We implement both primary and target Q-networks as simple feed-forward multilayer perceptron and find that their performance is largely insensitive to the exact choice of $L_1$ and $L_2$ , and does not require very large depth. All architectural details, such as layer sizes, activations, and optimizer settings, are provided in Appendix D of the Supplementary Material. This robustness suggests that our empirical improvements stem from the CAT-specific state design and augmentation rather than network complexity.

Figure 2

High-level architecture of the Q-network. The shared encoder $\phi _1$ maps each tuple of posterior parameters to $\mathbb {R}^{L_1}$ and the sum yields the permutation invariant representation $g_1(\tilde {\boldsymbol {\xi }}_t)$ . The matrix $\boldsymbol {\Psi }_t$ is encoded by $\phi _2$ . The concatenated vector in $\mathbb {R}^{L}$ is passed to the classifier $\rho $ to select the jth item (largest value in the J logits). This network is trained offline using Algorithm 1; during live CAT, its weights are fixed and only the posterior state is updated sequentially.

5.2 Double deep Q-learning for CAT

In classical tabular Q-learning, the action-value function is stored as a Q-matrix whose rows correspond to states and whose columns correspond to actions. Such a representation is infeasible in CAT because the state space is combinatorially large and the state variable $s_t$ is represented by continuous posterior summaries rather than a small finite index. We therefore replace the tabular Q-matrix by a neural-network approximator $Q_w(s,a)$ . For a given state $s_t$ , the network in Figure 2 outputs the full vector of estimated Q-values before selecting the optimal item, which plays the same role as one row of a tabular Q-matrix, but is produced through function approximation rather than table lookup.

- RAW DATA -
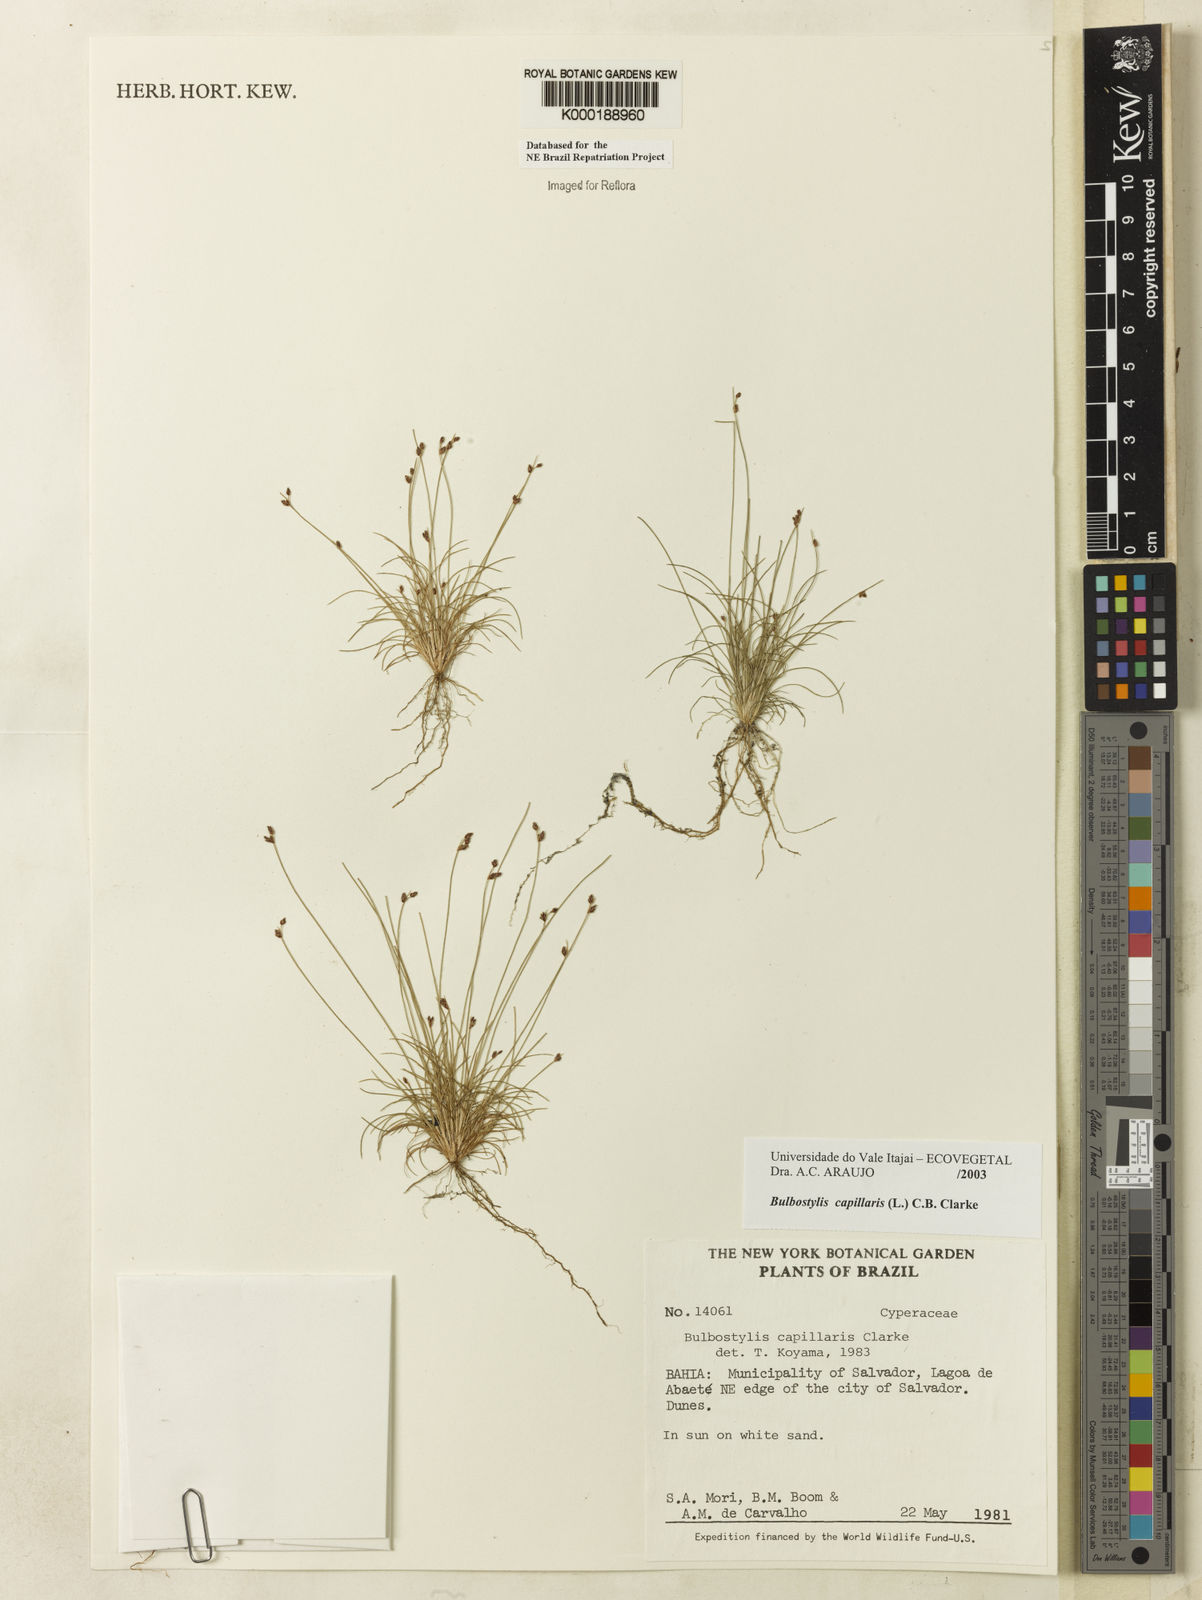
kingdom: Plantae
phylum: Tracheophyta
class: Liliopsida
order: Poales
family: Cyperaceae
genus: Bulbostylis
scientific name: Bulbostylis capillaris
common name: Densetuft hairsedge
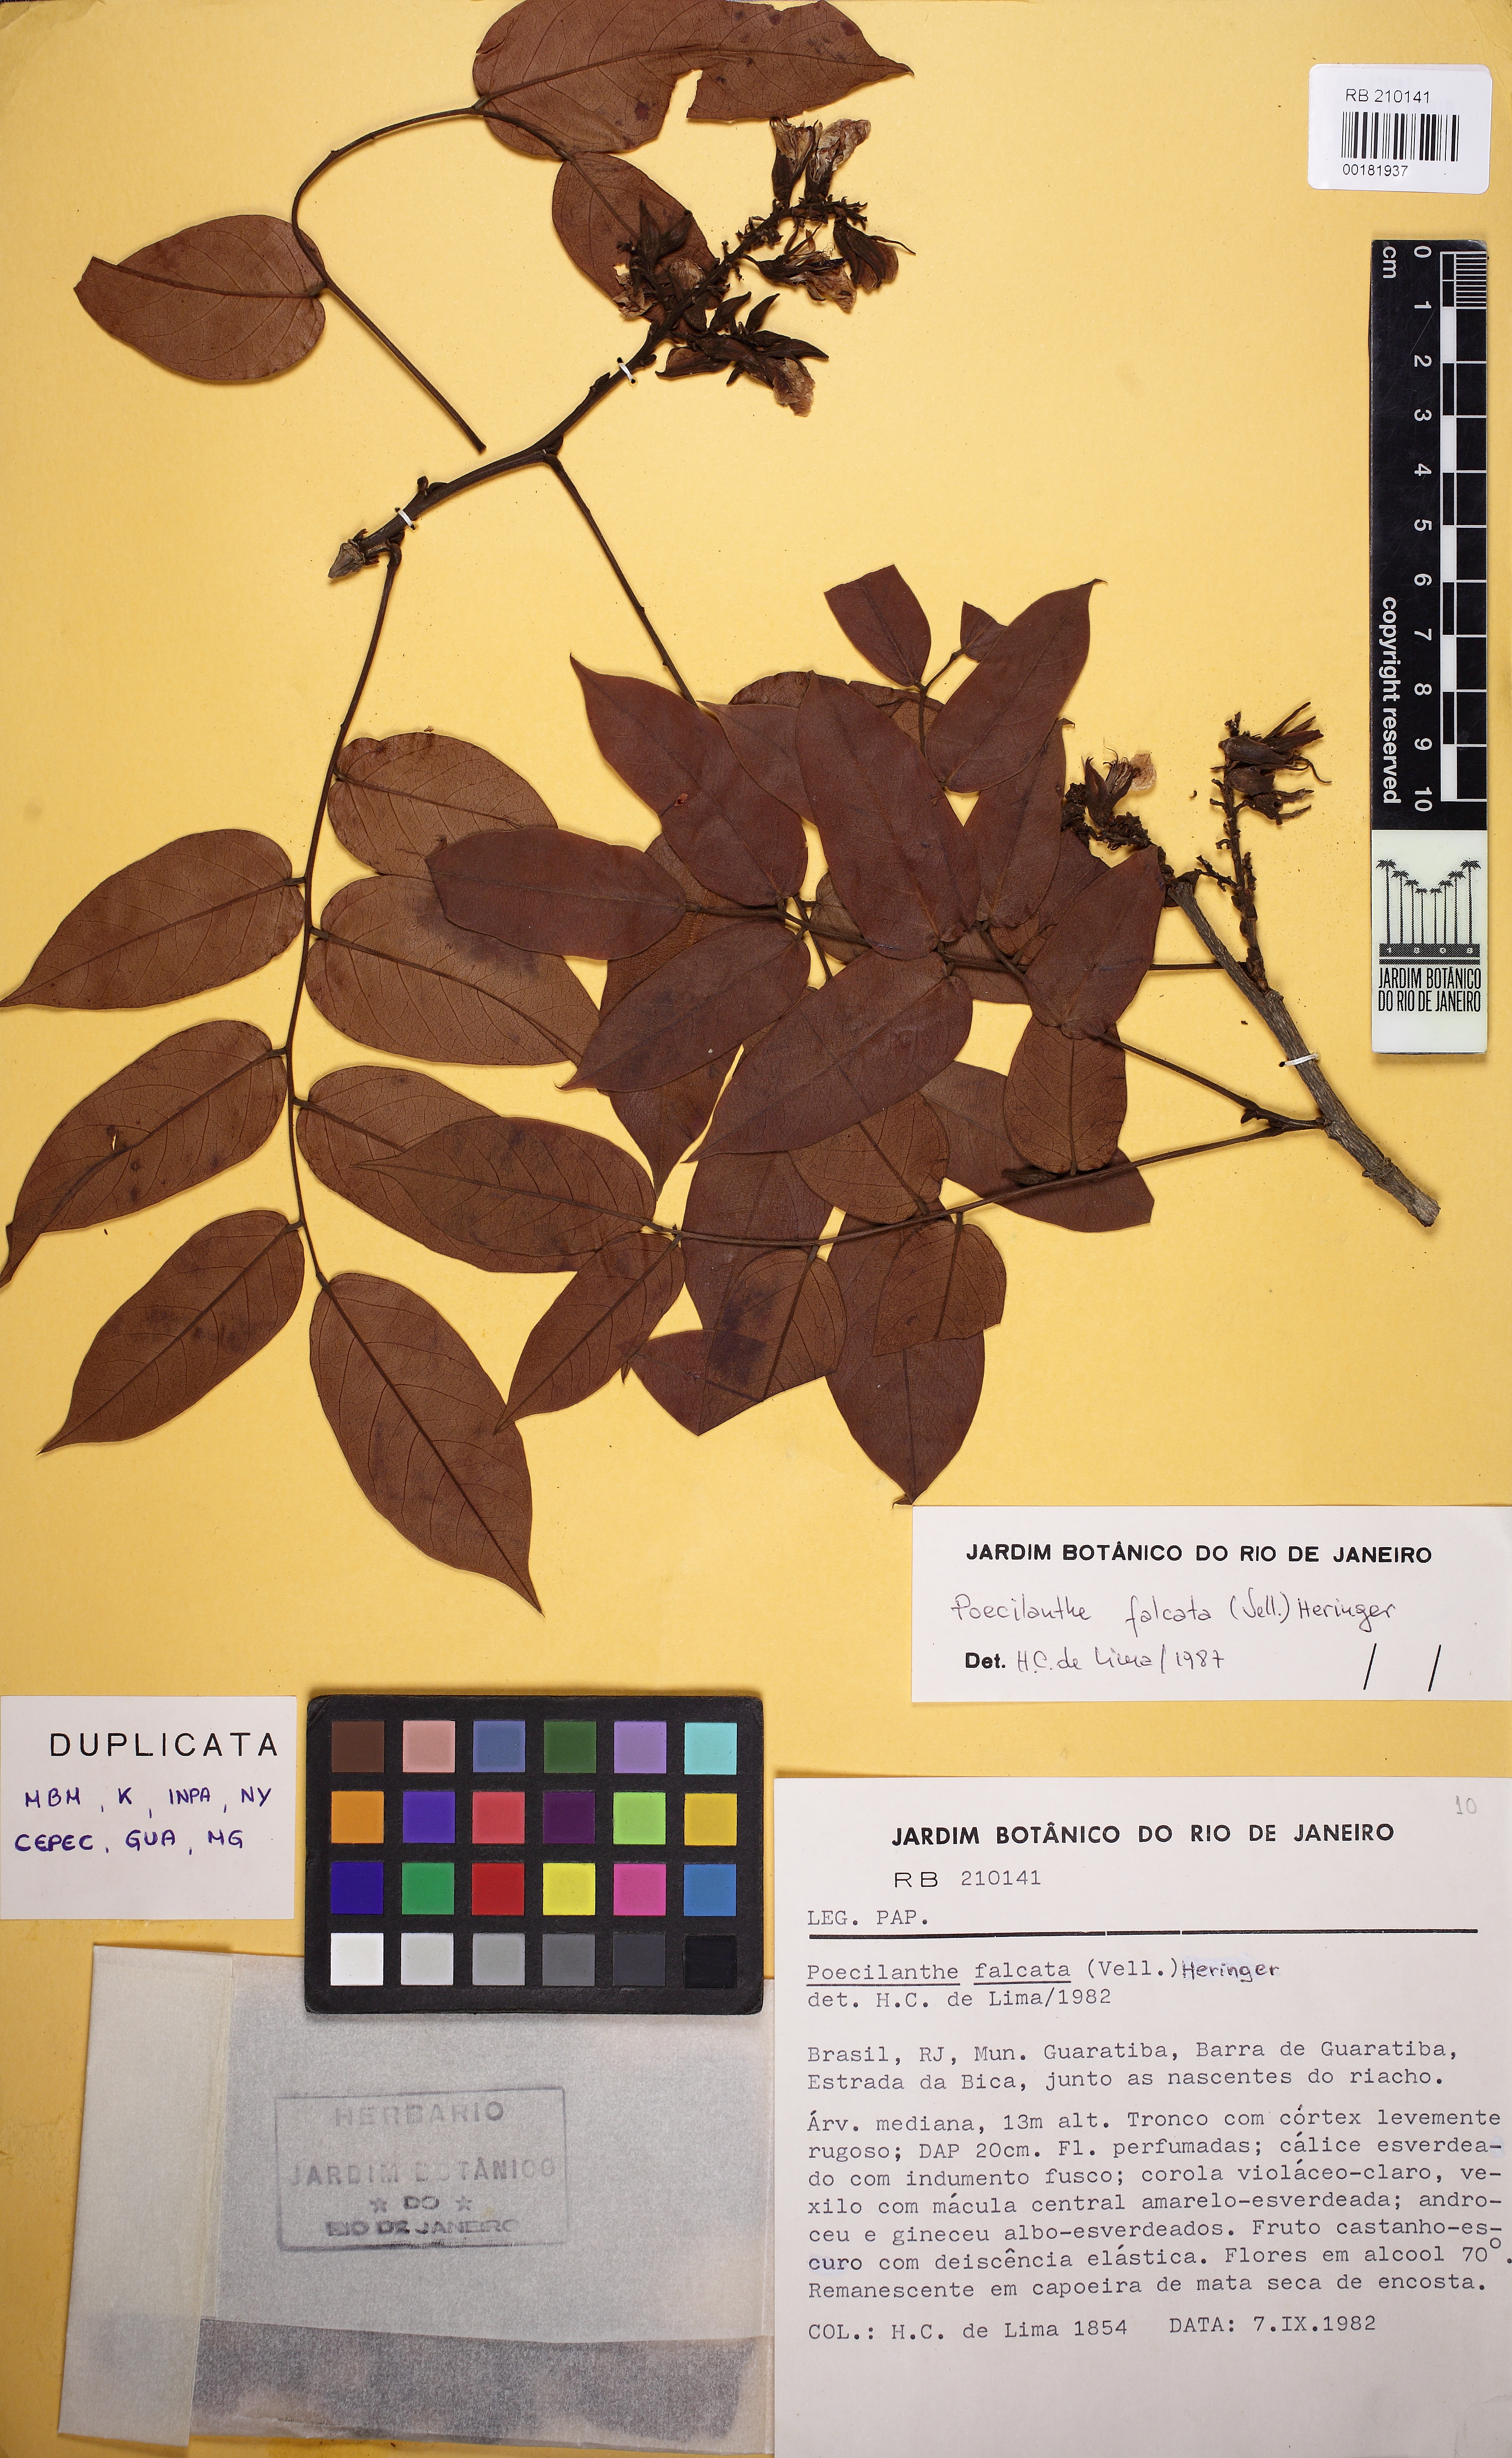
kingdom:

- GIVEN PROBLEM 1 -
According to the Q-network text, where are the architectural details such as layer sizes, activations, and optimizer settings given?
- GIVEN PROBLEM 2 -
Quote everything in the Q-network text from "5.2 Double deep" down to "than table lookup.".
The records have no connection to the Q-network text.

- FULL OUTPUT 1 -
They are given in Appendix D of the Supplementary Material.

- FULL OUTPUT 2 -
5.2 Double deep Q-learning for CAT

In classical tabular Q-learning, the action-value function is stored as a Q-matrix whose rows correspond to states and whose columns correspond to actions. Such a representation is infeasible in CAT because the state space is combinatorially large and the state variable $s_t$ is represented by continuous posterior summaries rather than a small finite index. We therefore replace the tabular Q-matrix by a neural-network approximator $Q_w(s,a)$ . For a given state $s_t$ , the network in Figure 2 outputs the full vector of estimated Q-values before selecting the optimal item, which plays the same role as one row of a tabular Q-matrix, but is produced through function approximation rather than table lookup.